═════ Passage provided

Dear Michele: Am I Betraying My Love?

Dear Michele,A few months ago, I lost my best friend in a car accident. What made it all the more painful was that I had fallen deeply in love with him. If there was anybody I could have spent the rest of my life with, it would have been him. I never told him how I felt about him out of respect for his relationship with his girlfriend. Fortunately, the pain now has subsided but I still miss him.

My main dream in life was to be a wife and mother. Now, I don’t want to be. I don’t care anymore about relationships. The thought of being alone for the rest of my life used to scare me. Now, it doesn’t bother me anymore. I’ve resigned myself to the fact that I’ll probably never marry or have a family of my own.

A few months ago, one of my friends asked me out. I declined, saying I had plans for that night and couldn’t make it. It couldn’t have been further from the truth. Call me crazy, but I feel that I’d be betraying my best friend if I were to date somebody else. Everyone else I’ve talked to tells me that it’s silly and that he would want me to find somebody else. I know they’re right. But I still can’t do it. I doubt I can ever love another the way I did for my late friend. It’s that one of a kind love. How can I share my life with one man when my heart belongs with another in the afterlife? I feel that it wouldn’t be fair to any of us.
Signed,
Am I Betraying my Love?

Dear Betraying,
I can only imagine how difficult it must be for you to be grieving the loss of such an important person in your life. Please know that nothing I’m going to suggest is meant to diminish the reality of that pain.

Within the spirit of helping you move through your grief, I must point out that you may be mourning a relationship that never really existed in the here-and-now. Your friend had a girlfriend and did not know about your feelings for him. So, you never personally experienced him as a romantic partner. The problem is you may be projecting all of your hopes and dreams for the “perfect” relationship onto your friend, and there is no reality to challenge that projection. It’s possible that your fantasies about him do not reflect the reality of what it’s like to be in an authentic relationship. Reciprocity (both partners feeling the same way) is foundational to true love. Without it, you only have the hopes and dreams of one person, not a true relationship.

══════════
═════ Information provided

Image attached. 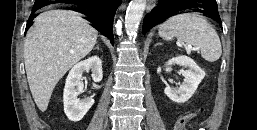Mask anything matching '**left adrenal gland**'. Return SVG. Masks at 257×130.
<instances>
[{
  "mask_svg": "<svg viewBox=\"0 0 257 130\" xmlns=\"http://www.w3.org/2000/svg\"><path fill=\"white\" fill-rule=\"evenodd\" d=\"M160 45H162V44H161V43H157V44H155V47H156V46H160Z\"/></svg>",
  "mask_w": 257,
  "mask_h": 130,
  "instance_id": "a2214340",
  "label": "left adrenal gland"
}]
</instances>
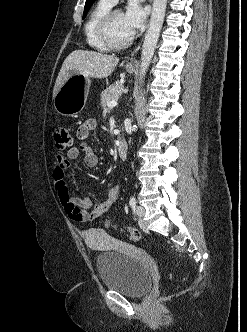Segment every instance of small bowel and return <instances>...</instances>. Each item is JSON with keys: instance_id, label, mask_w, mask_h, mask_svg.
Instances as JSON below:
<instances>
[{"instance_id": "small-bowel-1", "label": "small bowel", "mask_w": 247, "mask_h": 332, "mask_svg": "<svg viewBox=\"0 0 247 332\" xmlns=\"http://www.w3.org/2000/svg\"><path fill=\"white\" fill-rule=\"evenodd\" d=\"M96 125L95 119H88L78 128L77 137L80 140V147L71 148L67 152V157L56 156L53 169V179L60 203L68 217L79 223H90L103 216L117 202L119 197L118 187L113 186L109 188L105 200L93 204L89 198L72 196L65 181V173L70 165V160H78L82 155L83 161L88 167L97 165L98 158L88 141L89 134L95 129Z\"/></svg>"}]
</instances>
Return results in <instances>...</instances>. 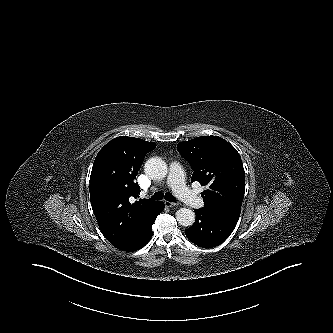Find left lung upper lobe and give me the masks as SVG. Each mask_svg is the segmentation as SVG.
I'll return each instance as SVG.
<instances>
[{
    "label": "left lung upper lobe",
    "mask_w": 333,
    "mask_h": 333,
    "mask_svg": "<svg viewBox=\"0 0 333 333\" xmlns=\"http://www.w3.org/2000/svg\"><path fill=\"white\" fill-rule=\"evenodd\" d=\"M179 153L193 169L191 181L206 187L204 208L237 223L245 192V172L237 150L218 136L180 142Z\"/></svg>",
    "instance_id": "1"
}]
</instances>
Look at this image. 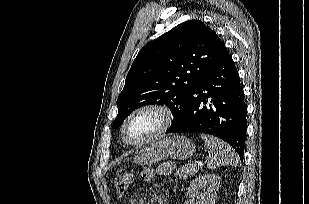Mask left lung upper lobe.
Segmentation results:
<instances>
[{
  "instance_id": "5c2ea615",
  "label": "left lung upper lobe",
  "mask_w": 309,
  "mask_h": 204,
  "mask_svg": "<svg viewBox=\"0 0 309 204\" xmlns=\"http://www.w3.org/2000/svg\"><path fill=\"white\" fill-rule=\"evenodd\" d=\"M225 44L202 21L183 22L138 53L117 99L118 128L135 109L165 104L175 116L201 77L223 57Z\"/></svg>"
}]
</instances>
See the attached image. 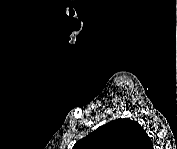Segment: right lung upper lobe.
Segmentation results:
<instances>
[{"label": "right lung upper lobe", "instance_id": "obj_1", "mask_svg": "<svg viewBox=\"0 0 177 149\" xmlns=\"http://www.w3.org/2000/svg\"><path fill=\"white\" fill-rule=\"evenodd\" d=\"M146 131L138 122L130 119H116L76 142L73 149H144Z\"/></svg>", "mask_w": 177, "mask_h": 149}]
</instances>
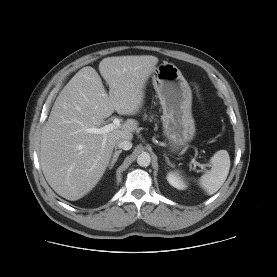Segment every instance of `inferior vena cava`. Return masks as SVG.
Here are the masks:
<instances>
[{"mask_svg":"<svg viewBox=\"0 0 277 277\" xmlns=\"http://www.w3.org/2000/svg\"><path fill=\"white\" fill-rule=\"evenodd\" d=\"M115 147L123 150H129L132 148V143L129 140H119Z\"/></svg>","mask_w":277,"mask_h":277,"instance_id":"inferior-vena-cava-1","label":"inferior vena cava"}]
</instances>
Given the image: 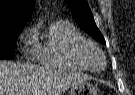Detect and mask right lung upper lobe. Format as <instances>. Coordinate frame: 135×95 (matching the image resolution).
Segmentation results:
<instances>
[{"label":"right lung upper lobe","mask_w":135,"mask_h":95,"mask_svg":"<svg viewBox=\"0 0 135 95\" xmlns=\"http://www.w3.org/2000/svg\"><path fill=\"white\" fill-rule=\"evenodd\" d=\"M34 6L33 0H0V35L23 30Z\"/></svg>","instance_id":"obj_1"}]
</instances>
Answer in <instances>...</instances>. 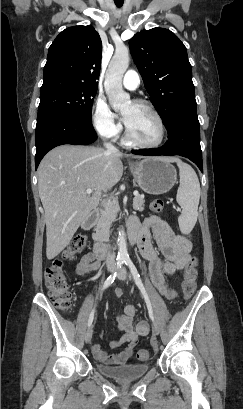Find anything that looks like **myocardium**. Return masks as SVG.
Instances as JSON below:
<instances>
[{"label":"myocardium","mask_w":243,"mask_h":409,"mask_svg":"<svg viewBox=\"0 0 243 409\" xmlns=\"http://www.w3.org/2000/svg\"><path fill=\"white\" fill-rule=\"evenodd\" d=\"M132 103H134L135 105L138 106H142L144 108H146L151 114L152 116L155 118V120L158 123L159 126V138L154 141V142H145L142 140L137 139L136 137L133 136V134L131 133L128 125L126 124V138L127 140L137 146H141V147H146V148H155V147H159L160 145L163 144V142L165 141L166 138V127H165V123L161 117V115L159 114V112L154 108V106L149 103L146 100L143 99H136L133 100Z\"/></svg>","instance_id":"f54148a6"}]
</instances>
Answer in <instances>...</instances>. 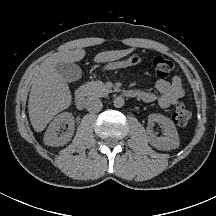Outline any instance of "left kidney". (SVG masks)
Instances as JSON below:
<instances>
[{"label": "left kidney", "instance_id": "left-kidney-1", "mask_svg": "<svg viewBox=\"0 0 216 216\" xmlns=\"http://www.w3.org/2000/svg\"><path fill=\"white\" fill-rule=\"evenodd\" d=\"M149 125L147 127L149 143L159 150H172L179 147V135L174 123L161 114H150L148 116ZM161 124L165 137H156L152 132L153 123Z\"/></svg>", "mask_w": 216, "mask_h": 216}]
</instances>
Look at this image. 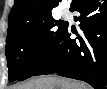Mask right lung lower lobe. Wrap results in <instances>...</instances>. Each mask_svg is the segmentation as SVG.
Returning a JSON list of instances; mask_svg holds the SVG:
<instances>
[{"label":"right lung lower lobe","mask_w":107,"mask_h":89,"mask_svg":"<svg viewBox=\"0 0 107 89\" xmlns=\"http://www.w3.org/2000/svg\"><path fill=\"white\" fill-rule=\"evenodd\" d=\"M70 11L81 15L83 36L70 39L67 26L56 48L33 76L56 73L82 80L95 89L107 87V0H75Z\"/></svg>","instance_id":"1"}]
</instances>
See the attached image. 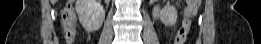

══════════

Task brief ▸ Please reproduce the stretch of the advice column from "Dear Michele,A few" through "still miss him.".

Response for this exercise ▸
Dear Michele,A few months ago, I lost my best friend in a car accident. What made it all the more painful was that I had fallen deeply in love with him. If there was anybody I could have spent the rest of my life with, it would have been him. I never told him how I felt about him out of respect for his relationship with his girlfriend. Fortunately, the pain now has subsided but I still miss him.